6. An LC-MS based method to identify the site of conjugation on PEG-GCSF, wherein the method involves:
i) treating PEG-GCSF with a protease enzyme trypsin.
ii) treating G-CSF with a protease enzyme trypsin.
iii) treating the fragments obtained in step (i) and (ii) with a chemical compound CNBr;
iii) separating the fragments obtained after step (i) and (ii) by a chromatographic method; and
iv) determining the mass and intensities of the separated fragments using mass spectrometry.

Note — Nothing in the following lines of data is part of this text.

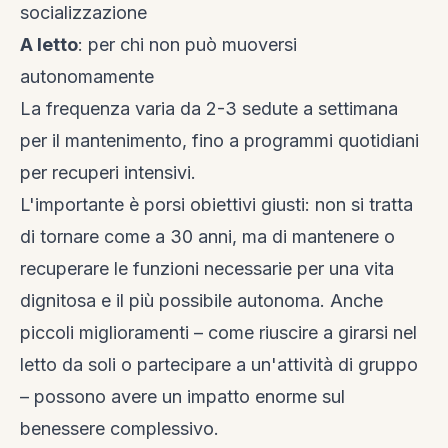
socializzazione
A letto
: per chi non può muoversi
autonomamente
La frequenza varia da 2-3 sedute a settimana
per il mantenimento, fino a programmi quotidiani
per recuperi intensivi.
L'importante è porsi obiettivi giusti: non si tratta
di tornare come a 30 anni, ma di mantenere o
recuperare le funzioni necessarie per una vita
dignitosa e il più possibile autonoma. Anche
piccoli miglioramenti – come riuscire a girarsi nel
letto da soli o partecipare a un'attività di gruppo
– possono avere un impatto enorme sul
benessere complessivo.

v) identifying the site of pegylation by comparing the mass intensities of peptide fragment obtained from G-CSF and PEG-GCSF
7. The method according to claim 1 and 6 wherein the fragments obtained comprises peptides P1, P1a, P2, P3 P4 and P5

8. The method according to claim 1 and 6 wherein the site of pegylation is identified by quantifying each peptide and comparing the intensities of P2, P4 and P5.

9. The method according to claim 1 and 6 wherein pegylation at N-terminal methionine is detected by presence of peptide fragments P1a, P2, P3, P4 and P5.
10. The method according to claim 1 and 6 wherein pegylation at the 17th amino acid is detected by absence of peptide fragment P2.